Goal of the exercise:
Retype the text below about the harpist Morgan, her Golden Jubilee at Carnegie Hall and Olin Levi Warner's bust of her, word for word, keeping its heading and paragraph breaks.

Extracted text:
════════

In 1924, a grand "Golden Jubilee" celebration was held at Carnegie Hall to honor Morgan's 50 years on stage as a harpist. The gala featured 50 harpists, including many of her former students, performing alongside choral groups in what was described as a "forest of harps." Morgan, then age 64, was crowned with silver hair and seated at a golden harp, presenting "a picture of uncommon charm."

=== Artistic depictions ===
In addition to her musical acclaim, Morgan's visage was immortalized in sculpture by Olin Levi Warner. His bust portrait of the young Morgan, completed around 1880, became one of Warner's most celebrated works and is part of the collection at the Metropolitan Museum of Art in New York City. It was also exhibited at the Smithsonian American Art Museum.

Critics praised how Warner integrated classical Greek sculptural influences like the tilted head, wide eyes, and braided hairstyle with naturalistic modeling of Morgan's delicate facial features. The treatment reflects Warner's academic training in the French Beaux-Arts tradition under Jean-Baptiste Carpeaux. Warner may have been inspired to sculpt Morgan after seeing her perform live, though there is no direct evidence he was commissioned for the bust.

════════

Source material:
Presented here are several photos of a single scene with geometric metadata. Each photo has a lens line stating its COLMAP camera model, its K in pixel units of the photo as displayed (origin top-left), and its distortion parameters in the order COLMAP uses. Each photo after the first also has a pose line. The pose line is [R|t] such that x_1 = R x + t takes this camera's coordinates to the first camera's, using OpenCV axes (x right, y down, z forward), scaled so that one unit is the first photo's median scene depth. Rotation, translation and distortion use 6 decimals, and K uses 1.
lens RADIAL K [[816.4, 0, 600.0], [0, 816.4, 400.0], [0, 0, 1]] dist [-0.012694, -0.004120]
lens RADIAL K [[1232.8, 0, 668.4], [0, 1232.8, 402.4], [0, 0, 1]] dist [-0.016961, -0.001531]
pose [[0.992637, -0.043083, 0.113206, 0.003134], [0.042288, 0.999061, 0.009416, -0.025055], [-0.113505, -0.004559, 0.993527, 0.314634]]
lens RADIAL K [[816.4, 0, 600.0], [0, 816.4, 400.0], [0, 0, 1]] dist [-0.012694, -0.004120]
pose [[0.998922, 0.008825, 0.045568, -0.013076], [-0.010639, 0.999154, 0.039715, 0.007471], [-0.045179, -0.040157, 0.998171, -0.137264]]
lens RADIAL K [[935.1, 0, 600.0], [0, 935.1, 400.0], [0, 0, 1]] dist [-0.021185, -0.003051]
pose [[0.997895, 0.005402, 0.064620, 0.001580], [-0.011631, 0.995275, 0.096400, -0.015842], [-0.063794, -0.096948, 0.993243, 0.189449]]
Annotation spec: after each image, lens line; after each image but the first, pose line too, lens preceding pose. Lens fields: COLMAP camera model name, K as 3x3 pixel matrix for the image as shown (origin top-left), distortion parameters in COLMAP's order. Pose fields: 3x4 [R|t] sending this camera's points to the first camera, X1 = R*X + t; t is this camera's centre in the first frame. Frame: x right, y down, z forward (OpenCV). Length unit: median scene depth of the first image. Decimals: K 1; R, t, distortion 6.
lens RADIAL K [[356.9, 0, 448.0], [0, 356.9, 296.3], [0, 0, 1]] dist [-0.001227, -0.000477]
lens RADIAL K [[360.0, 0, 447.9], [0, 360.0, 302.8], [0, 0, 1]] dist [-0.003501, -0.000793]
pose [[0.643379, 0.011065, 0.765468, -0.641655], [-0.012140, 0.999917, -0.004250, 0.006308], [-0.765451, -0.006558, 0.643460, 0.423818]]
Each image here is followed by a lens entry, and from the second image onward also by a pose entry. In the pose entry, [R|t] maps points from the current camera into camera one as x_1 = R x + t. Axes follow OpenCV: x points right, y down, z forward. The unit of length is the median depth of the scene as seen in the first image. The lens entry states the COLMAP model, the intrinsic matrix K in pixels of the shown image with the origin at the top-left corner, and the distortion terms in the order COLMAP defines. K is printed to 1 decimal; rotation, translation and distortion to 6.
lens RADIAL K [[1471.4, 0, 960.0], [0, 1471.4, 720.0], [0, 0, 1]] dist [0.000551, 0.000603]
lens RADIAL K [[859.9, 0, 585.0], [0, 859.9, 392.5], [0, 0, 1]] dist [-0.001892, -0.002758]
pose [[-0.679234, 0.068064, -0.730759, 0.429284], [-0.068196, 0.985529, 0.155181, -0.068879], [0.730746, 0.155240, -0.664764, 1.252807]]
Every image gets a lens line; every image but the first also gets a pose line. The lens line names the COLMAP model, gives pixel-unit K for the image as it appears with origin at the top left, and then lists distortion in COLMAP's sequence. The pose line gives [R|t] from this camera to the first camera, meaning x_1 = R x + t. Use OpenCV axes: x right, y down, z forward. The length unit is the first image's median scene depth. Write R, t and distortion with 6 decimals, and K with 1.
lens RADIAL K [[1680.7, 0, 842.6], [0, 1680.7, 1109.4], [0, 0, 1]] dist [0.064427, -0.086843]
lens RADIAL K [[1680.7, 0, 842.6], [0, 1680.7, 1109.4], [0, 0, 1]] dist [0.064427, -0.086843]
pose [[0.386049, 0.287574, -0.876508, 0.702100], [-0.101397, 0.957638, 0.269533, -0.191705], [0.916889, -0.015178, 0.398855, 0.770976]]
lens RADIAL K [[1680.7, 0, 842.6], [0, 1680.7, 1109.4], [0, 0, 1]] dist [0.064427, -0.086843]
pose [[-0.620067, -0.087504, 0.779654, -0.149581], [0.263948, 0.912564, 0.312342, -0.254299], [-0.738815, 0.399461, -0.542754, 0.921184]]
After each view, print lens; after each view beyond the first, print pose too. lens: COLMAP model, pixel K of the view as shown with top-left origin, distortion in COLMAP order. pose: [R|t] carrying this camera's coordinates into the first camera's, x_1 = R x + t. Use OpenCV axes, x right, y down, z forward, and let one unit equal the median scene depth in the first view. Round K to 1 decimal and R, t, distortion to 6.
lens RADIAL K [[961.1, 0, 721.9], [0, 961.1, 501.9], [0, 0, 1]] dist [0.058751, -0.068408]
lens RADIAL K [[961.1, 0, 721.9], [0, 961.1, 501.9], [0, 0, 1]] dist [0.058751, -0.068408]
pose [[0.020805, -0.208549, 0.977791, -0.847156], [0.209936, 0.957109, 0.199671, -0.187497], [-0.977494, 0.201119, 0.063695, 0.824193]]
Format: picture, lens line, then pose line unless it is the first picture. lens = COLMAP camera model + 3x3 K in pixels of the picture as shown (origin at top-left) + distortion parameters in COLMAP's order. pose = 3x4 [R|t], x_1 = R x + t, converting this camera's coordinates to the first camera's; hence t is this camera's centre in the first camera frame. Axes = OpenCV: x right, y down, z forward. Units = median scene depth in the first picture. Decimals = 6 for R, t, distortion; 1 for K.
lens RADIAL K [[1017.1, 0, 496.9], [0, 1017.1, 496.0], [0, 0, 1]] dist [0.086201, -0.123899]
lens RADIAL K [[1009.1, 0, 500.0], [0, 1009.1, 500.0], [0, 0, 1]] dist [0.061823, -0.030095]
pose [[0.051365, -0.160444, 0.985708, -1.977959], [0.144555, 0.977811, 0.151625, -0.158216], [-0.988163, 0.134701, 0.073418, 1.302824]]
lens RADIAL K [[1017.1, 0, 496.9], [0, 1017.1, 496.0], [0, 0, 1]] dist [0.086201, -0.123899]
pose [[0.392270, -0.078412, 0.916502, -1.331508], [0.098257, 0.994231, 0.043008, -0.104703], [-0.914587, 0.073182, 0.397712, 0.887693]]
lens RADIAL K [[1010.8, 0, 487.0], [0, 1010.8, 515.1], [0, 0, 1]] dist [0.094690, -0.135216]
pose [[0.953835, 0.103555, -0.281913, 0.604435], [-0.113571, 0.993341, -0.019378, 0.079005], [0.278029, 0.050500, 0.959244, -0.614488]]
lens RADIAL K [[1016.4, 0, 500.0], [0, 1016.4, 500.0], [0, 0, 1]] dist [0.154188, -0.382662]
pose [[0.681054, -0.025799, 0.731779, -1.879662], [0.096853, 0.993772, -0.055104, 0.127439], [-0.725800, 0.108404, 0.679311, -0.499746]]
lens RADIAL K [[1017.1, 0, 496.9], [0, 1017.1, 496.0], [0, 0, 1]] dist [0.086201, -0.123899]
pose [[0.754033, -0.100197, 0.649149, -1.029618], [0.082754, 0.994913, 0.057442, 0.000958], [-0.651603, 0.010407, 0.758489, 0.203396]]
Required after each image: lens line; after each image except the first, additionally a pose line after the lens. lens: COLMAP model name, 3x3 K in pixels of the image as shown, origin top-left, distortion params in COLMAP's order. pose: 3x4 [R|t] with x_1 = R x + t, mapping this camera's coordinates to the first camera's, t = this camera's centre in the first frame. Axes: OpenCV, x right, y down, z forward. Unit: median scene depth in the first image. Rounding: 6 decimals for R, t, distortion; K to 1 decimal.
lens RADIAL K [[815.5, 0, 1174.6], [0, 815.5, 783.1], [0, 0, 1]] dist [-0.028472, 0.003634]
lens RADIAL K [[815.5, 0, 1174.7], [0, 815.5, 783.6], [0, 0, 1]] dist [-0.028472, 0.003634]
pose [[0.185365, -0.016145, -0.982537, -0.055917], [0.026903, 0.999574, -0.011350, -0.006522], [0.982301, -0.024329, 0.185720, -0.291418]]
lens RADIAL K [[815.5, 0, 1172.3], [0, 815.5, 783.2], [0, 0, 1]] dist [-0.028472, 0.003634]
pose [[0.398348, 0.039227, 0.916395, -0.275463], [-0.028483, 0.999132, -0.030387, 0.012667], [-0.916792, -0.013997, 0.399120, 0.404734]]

════════

Response area:
In 1924, a grand "Golden Jubilee" celebration was held at Carnegie Hall to honor Morgan's 50 years on stage as a harpist. The gala featured 50 harpists, including many of her former students, performing alongside choral groups in what was described as a "forest of harps." Morgan, then age 64, was crowned with silver hair and seated at a golden harp, presenting "a picture of uncommon charm."

=== Artistic depictions ===
In addition to her musical acclaim, Morgan's visage was immortalized in sculpture by Olin Levi Warner. His bust portrait of the young Morgan, completed around 1880, became one of Warner's most celebrated works and is part of the collection at the Metropolitan Museum of Art in New York City. It was also exhibited at the Smithsonian American Art Museum.

Critics praised how Warner integrated classical Greek sculptural influences like the tilted head, wide eyes, and braided hairstyle with naturalistic modeling of Morgan's delicate facial features. The treatment reflects Warner's academic training in the French Beaux-Arts tradition under Jean-Baptiste Carpeaux. Warner may have been inspired to sculpt Morgan after seeing her perform live, though there is no direct evidence he was commissioned for the bust.